In the past, in the first few months and even years after the boy's death, he had only to say those words to be overcome by such grief that nothing except violent weeping could help. Time, he had known then, he had told everybody, could make no difference. Other men perhaps might recover, might forget their loss, but not he. How was it possible? His boy was an only son. Ever since his birth, the boss had worked at building up this business for him; it had no other meaning if it was not for the boy. Life had come to have no other meaning. How could he have slaved, denied himself, kept going all those years without the promise of the boy's carrying on where he left off?
And that promise had been so near its goal. The boy had been in the office learning the business for a year before the war. Every morning they had started off together; they had come back by the same train. And what congratulations he had received as the boy's father! No wonder! He had done marvellously. Every man on the staff – even old Macey – loved the boy. And he wasn't the least spoilt. No, he was just his bright natural self, with the right word for everybody, with that boyish look and his habit of saying, 'Simply wonderful!'
But all that was over as though it had never happened. The day had come when Macey handed him the telegram and the whole plan fell apart. 'Deeply regret to inform you...' And he had left the office a broken man, with his life in ruins.
Six years ago, six years... How quickly time passed! It might have happened yesterday. The boss took his hands from his face; he was puzzled. Something seemed to be wrong with him. He wasn't feeling as he wanted to feel. He decided to get up and have a look at the boy's photograph. But it wasn't a favourite photograph of his; the expression was unnatural. It was cold, even stern-looking. The boy had never looked like that.
At that moment the boss noticed that a fly had fallen into his ink, and was trying feebly but desperately to climb out again. 'Help! Help!' said those struggling legs. But the ink was wet and slippery; it fell back again and began to swim. The boss took up a pen, picked the fly out of the ink and shook it on to a piece of paper.
For a fraction of a second it lay still on the dark ink stain around it. Then the front legs moved and, pulling its small, wet body up, it began the huge task of cleaning the ink from its wings. Over and under, over and under, went a leg along a wing. Then there was a pause while the fly, seeming to stand on its toes, tried to expand first one wing and then the other. It succeeded at last and sitting down it began, like a tiny cat, to clean its face. The horrible danger was over; it had escaped; it was ready for life again.
But just then the boss had an idea. He put his pen back into the ink and, as the fly tried its wings, down came a great drop of ink. What would it do now? The fly seemed absolutely stunned and afraid to move because of what would happen next. But then, painfully, it pulled itself forward. The front legs moved and, more slowly this time, the task began from the beginning.
He's a brave little devil, thought the boss, and he felt a real admiration for the fly's courage. That was the way to face life. But the fly had again finished its laborious task and the boss had just time to refill his pen, to shake on the new-cleaned body yet another dark drop.

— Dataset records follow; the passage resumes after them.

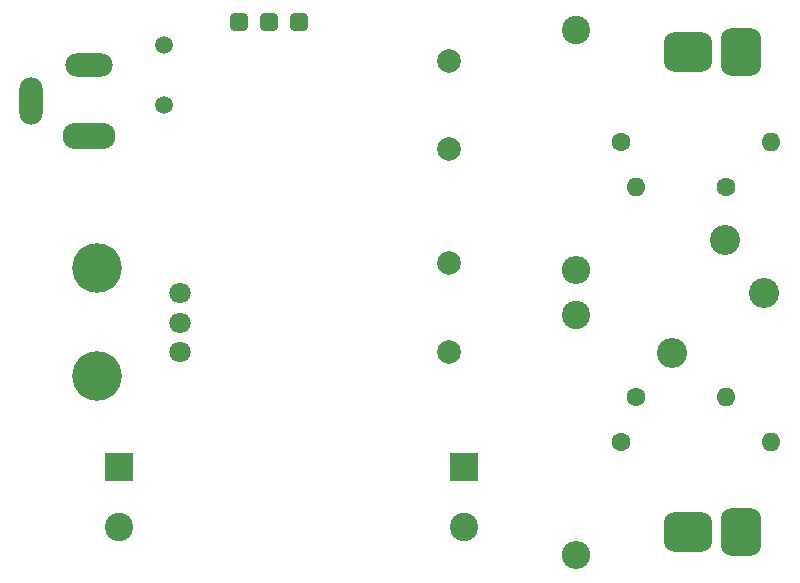
<source format=gbs>
G04 #@! TF.GenerationSoftware,KiCad,Pcbnew,(6.0.9)*
G04 #@! TF.CreationDate,2023-03-06T12:56:01+09:00*
G04 #@! TF.ProjectId,MainBoard,4d61696e-426f-4617-9264-2e6b69636164,rev?*
G04 #@! TF.SameCoordinates,Original*
G04 #@! TF.FileFunction,Soldermask,Bot*
G04 #@! TF.FilePolarity,Negative*
%FSLAX46Y46*%
G04 Gerber Fmt 4.6, Leading zero omitted, Abs format (unit mm)*
G04 Created by KiCad (PCBNEW (6.0.9)) date 2023-03-06 12:56:01*
%MOMM*%
%LPD*%
G01*
G04 APERTURE LIST*
G04 Aperture macros list*
%AMRoundRect*
0 Rectangle with rounded corners*
0 $1 Rounding radius*
0 $2 $3 $4 $5 $6 $7 $8 $9 X,Y pos of 4 corners*
0 Add a 4 corners polygon primitive as box body*
4,1,4,$2,$3,$4,$5,$6,$7,$8,$9,$2,$3,0*
0 Add four circle primitives for the rounded corners*
1,1,$1+$1,$2,$3*
1,1,$1+$1,$4,$5*
1,1,$1+$1,$6,$7*
1,1,$1+$1,$8,$9*
0 Add four rect primitives between the rounded corners*
20,1,$1+$1,$2,$3,$4,$5,0*
20,1,$1+$1,$4,$5,$6,$7,0*
20,1,$1+$1,$6,$7,$8,$9,0*
20,1,$1+$1,$8,$9,$2,$3,0*%
G04 Aperture macros list end*
%ADD10RoundRect,0.840625X0.840625X1.176875X-0.840625X1.176875X-0.840625X-1.176875X0.840625X-1.176875X0*%
%ADD11RoundRect,0.840625X1.176875X0.840625X-1.176875X0.840625X-1.176875X-0.840625X1.176875X-0.840625X0*%
%ADD12C,4.200000*%
%ADD13C,1.800000*%
%ADD14R,2.400000X2.400000*%
%ADD15C,2.400000*%
%ADD16C,1.600000*%
%ADD17O,1.600000X1.600000*%
%ADD18C,1.515000*%
%ADD19O,2.400000X2.400000*%
%ADD20RoundRect,0.381000X-0.381000X-0.381000X0.381000X-0.381000X0.381000X0.381000X-0.381000X0.381000X0*%
%ADD21C,2.000000*%
%ADD22C,2.550000*%
%ADD23O,2.000000X4.000000*%
%ADD24O,4.500000X2.250000*%
%ADD25O,4.000000X2.000000*%
G04 APERTURE END LIST*
D10*
X156845000Y-97155000D03*
D11*
X152345000Y-97155000D03*
D10*
X156845000Y-137795000D03*
D11*
X152345000Y-137795000D03*
D12*
X102305000Y-115443000D03*
X102305000Y-124587000D03*
D13*
X109305000Y-122555000D03*
X109305000Y-120055000D03*
X109305000Y-117555000D03*
D14*
X104140000Y-132296041D03*
D15*
X104140000Y-137296041D03*
D16*
X147955000Y-126365000D03*
D17*
X155575000Y-126365000D03*
D14*
X133350000Y-132296041D03*
D15*
X133350000Y-137296041D03*
D18*
X107950000Y-101610000D03*
X107950000Y-96510000D03*
D15*
X142875000Y-95250000D03*
D19*
X142875000Y-115570000D03*
D20*
X114300000Y-94615000D03*
X116840000Y-94615000D03*
X119380000Y-94615000D03*
D21*
X132080000Y-97850000D03*
X132080000Y-105350000D03*
D16*
X155575000Y-108585000D03*
D17*
X147955000Y-108585000D03*
D22*
X158775000Y-117557500D03*
X155475000Y-113007500D03*
X150975000Y-122607500D03*
D16*
X146685000Y-130175000D03*
D17*
X159385000Y-130175000D03*
D23*
X96700000Y-101290000D03*
D24*
X101600000Y-104240000D03*
D25*
X101600000Y-98240000D03*
D15*
X142875000Y-119380000D03*
D19*
X142875000Y-139700000D03*
D16*
X146685000Y-104775000D03*
D17*
X159385000Y-104775000D03*
D21*
X132080000Y-122495000D03*
X132080000Y-114995000D03*
M02*

</source>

What about it this time? A painful moment of suspense followed. But the front legs were moving again. He leaned over the fly and actually had the brilliant idea of breathing on it to help the drying. All the same, there was something weak about its efforts now and the boss decided that this time would be the last, as he dipped the pen deep into the ink.

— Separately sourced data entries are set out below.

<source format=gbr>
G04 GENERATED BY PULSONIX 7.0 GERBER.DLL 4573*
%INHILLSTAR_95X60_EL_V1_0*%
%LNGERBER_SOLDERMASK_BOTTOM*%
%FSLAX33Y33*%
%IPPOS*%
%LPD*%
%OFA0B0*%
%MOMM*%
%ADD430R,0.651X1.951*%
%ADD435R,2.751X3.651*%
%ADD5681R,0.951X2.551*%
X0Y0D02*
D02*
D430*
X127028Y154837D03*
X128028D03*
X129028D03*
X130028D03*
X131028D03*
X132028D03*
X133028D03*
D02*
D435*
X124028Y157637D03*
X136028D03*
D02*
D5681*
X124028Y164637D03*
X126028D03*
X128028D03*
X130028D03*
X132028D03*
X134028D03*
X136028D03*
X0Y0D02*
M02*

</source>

It was. The last drop fell on the soaked paper and the fly lay in it and did not move. The back legs were stuck to the body.
"Come on!" said the boss. And he moved it with his pen – in vain. Nothing happened or was likely to happen. The fly was dead.

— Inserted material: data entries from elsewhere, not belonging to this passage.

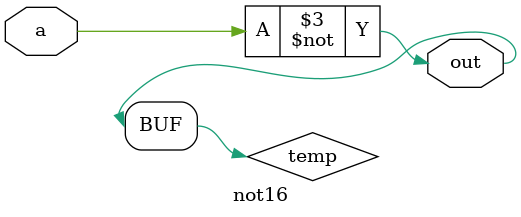
<source format=v>
module not16 (
    input wire a,
    output wire out
);

    reg temp;
    always @(*) begin
        temp = ~(a & a);
    end

    assign out = temp;
endmodule

</source>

The boss lifted the corpse and threw it into the waste-paper basket. But such a feeling of unhappiness got hold of him that he felt frightened. He moved forward and pressed the bell for Macey.
"Bring me some fresh paper," he said sternly, "and be quick." And while the old man walked slowly away he wondered what it was he had been thinking about before. What was it? It was... He could not remember.